Latent was a different kind of lesson. I built it as a collaborative 3D workspace, basically Figma for neural networks, letting multiple users explore and annotate a model's architecture together. The instructors liked the 3D canvas and the real-time syncing, but they pointed at a gap I hadn't really wanted to look at: it would be significantly better if the tool actually told you why certain attention heads were misfiring.

They were right. The gap they were pointing at was basically the whole reason a user would actually open Latent twice, and it's one of those gaps I knew was there but hadn't fully sat with, mostly because there's only so much you can build out in a week.

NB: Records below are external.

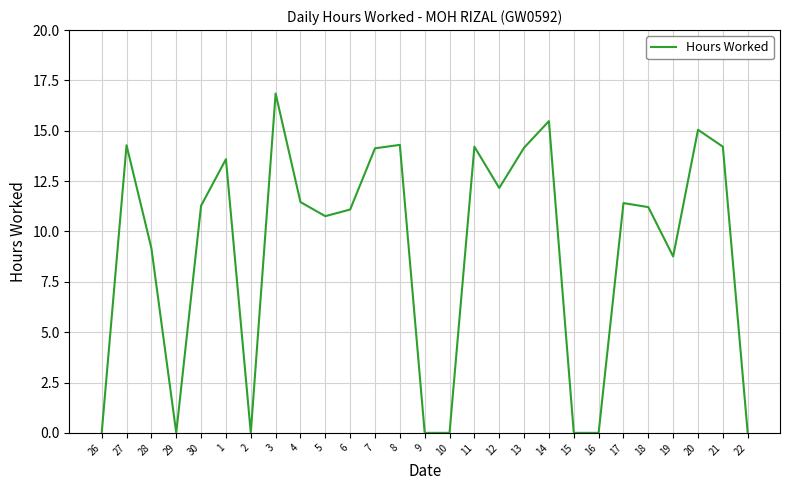

What is the difference between the maximum and minimum values?

16.9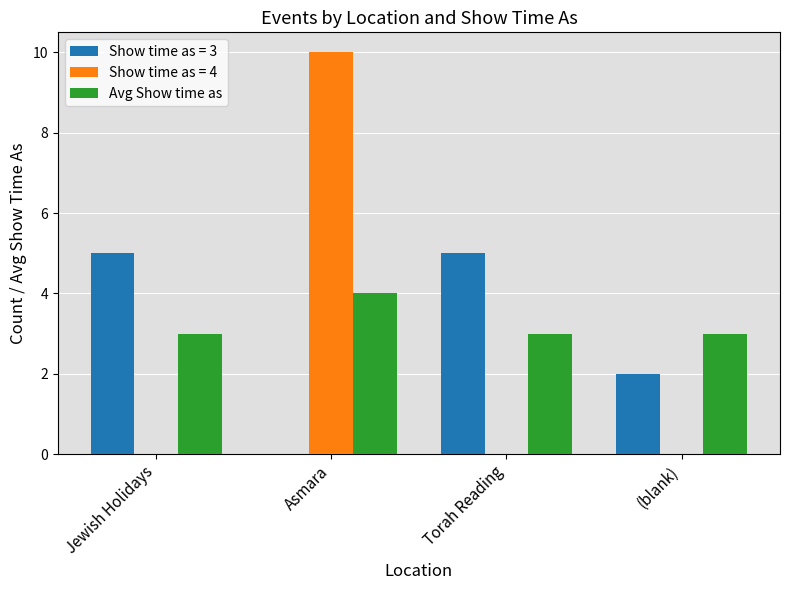

What is the approximate value of Avg Show time as at Torah Reading?

3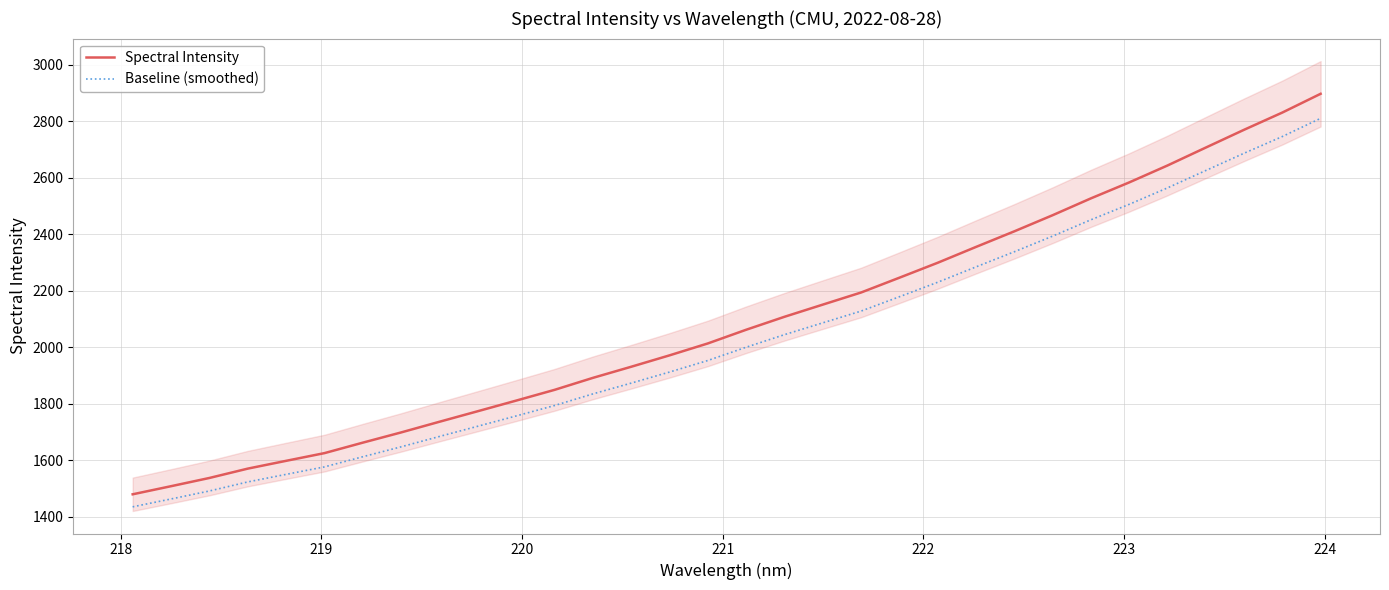

What is the maximum value for Baseline (smoothed)?

2809.8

That feedback has actually been rattling around in my head ever since, because I'll be in San Francisco soon to intern at Sentry this summer. Sentry's whole product is built around actionable error tracking for traditional software, and the obvious extension of Latent, the thing it would need to grow into to be genuinely useful, is something like Sentry for tensor activations: granular, state-aware tracking applied to a model's internal representations, so you aren't just seeing that something misfired, you're tracing where it came from. I'd never have framed the problem that cleanly without someone in the audience essentially saying "the map is nice, but where's the rest of it."

What demos are for

This whole experience reminded me a lot of the political scientist James C. Scott's concept of legibility, from his book Seeing Like a State. Scott's argument is that to manage complex, organic systems (a wild forest, a sprawling city, a peasant economy), authorities have to force those systems into simplified, measurable grids that can be read at a glance. The forest gets rationalized into rows; the city gets rationalized into blocks. The grid is never the real thing, but it's the only version of the real thing the state can actually work with.

Building software, especially under a one-week deadline, is existing in the forest. Demoing is the act of forced legibility. You have to translate the chaotic, half-finished reality of your codebase into a clean enough grid that a judge or a user or a potential customer can digest it in a few minutes. And when I demoed Agent-Parry and Latent, the lesson wasn't that I needed a better grid. It was that the grids I had built (the interception logic, the 3D canvas) were misaligned with what the outside world actually cares about (the closed feedback loop, the active debugger). The legibility test surfaced a misalignment I couldn't see from inside the forest.

When you build in a vacuum, you optimize for what you find technically interesting. Pitching to a room full of founders and investors forces you to optimize for what's actually useful. It's an uncomfortable transition, and it's exactly what the free consulting is for.